### QUESTIONS ON THE MATERIAL
**a)** In the court opinion on malicious prosecution, what kind of proceeding was the basis of the damages action in Norin v. Scheldt Manf. Co.?
**b)** Write the next part of the court opinion on malicious prosecution, continuing after its last sentence.

The Appellate Court affirmed the judgment in this case on the ground that a suit for malicious prosecution cannot be maintained where the action upon which it is grounded is an ordinary civil action begun by summons, only, and not accompanied by arrest of the person or seizure of his property or special injury not necessarily resulting in all suits prosecuted for like causes of action. The court understood that the decisions in Smith v. Michigan Buggy Co. 175 Ill. 619, and Norin v. Scheldt Manf. Co. 297 id. 521, which announced that doctrine, applied to this case. That conclusion was not correct. In Smith v. Michigan Buggy Co. supra, the action was for damages for the prosecution of a suit against Smith, a traveling salesman, to recover damages for fraudulent representations made by Smith to obtain employment. The court recognized that decisions of the courts were in hopeless conflict, but mainly on grounds of public policy adopted the rule that an action would not lie for malicious prosecution of a suit by summons, only, and not accompanied by the arrest of the defendant or seizure of his property or other injury not common to all similar suits. Norin v. Scheldt Manf. Co. supra, was in the nature of a limitation upon the general language of the former decision, and it was there held that the rule denying the right of action should not be extended to embrace such suits as are in themselves unusual in the effect upon tlfe defendant. That was an action for damages for the malicious prosecution of a bankruptcy proceeding, and it was held that it would lie although no trustee was appointed and no property taken but there was special injury to defendant.

### SUPPLIED MATERIAL
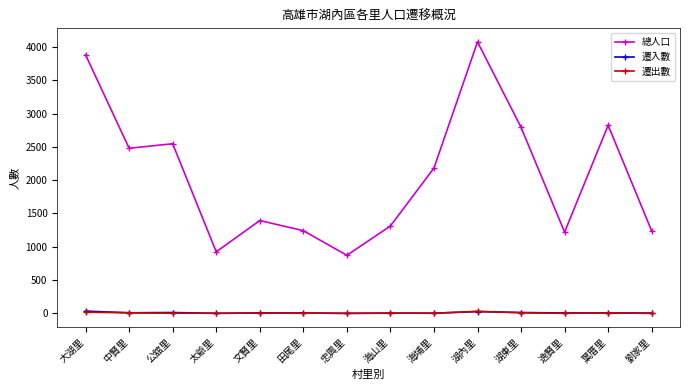

At which category does 總人口 reach its first local valley?

中賢里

### ANSWERS FOR EACH ITEM
**a)** A bankruptcy proceeding.

**b)**
An action for malicious prosecution is an action for damages by one against whom a criminal prosecution or civil suit has been instituted maliciously and without probable cause after the termination of such prosecution or suit in favor of the defendant therein, (18 R. C. L. 11,) and it is not favored in the law. This court has regarded it reasonable that the action should be limited because the courts of law are open to every citizen upon the penalty of lawful costs, and he may have" his rights determined without the risk of being sued and having to respond in damages for seeking to enforce his right. In Smith v. Michigan Buggy Co. supra, the court said there was danger that litigation would be promoted and encouraged by permitting such suits to be brought, because the conclusion of one suit would be but the beginning of another; that a successful defendant would be tempted to bring another suit for the purpose of showing malice and want of probable cause, and litigation would become interminable. Undoubtedly the court did not overlook an evil effect of immunity when limited to a single case instituted with malice and without probable cause, which would naturally lead to the bringing of groundless piratical suits for the recovery of fabulous sums, which are not infrequent. In Kolka v. Jones, 6 N. D. 461, it was denied that permitting the action had the effect, in actual practice, of promoting such suits; but however that may be, the substantial ground of the decision was that the courts should be open to litigants for the settlement of their rights without fear of prosecution for calling upon the courts to determine such rights. The costs, even in a single case, are no compensation for the time, trouble and expense of defending a groundless suit, and as said in Norin v. Scheldt Manf. Co. supra, the rule is not to be extended. Whether there was special injury to the plaintiff on account of clouding the title to his leasehold estate and affecting its market value or not, the cases referred to give no support to the claim of immunity in the case of successive suits after a party has had his day in court and his right has been conclusively determined. This case is of that character and does not come within any rule of any court denying a right of action.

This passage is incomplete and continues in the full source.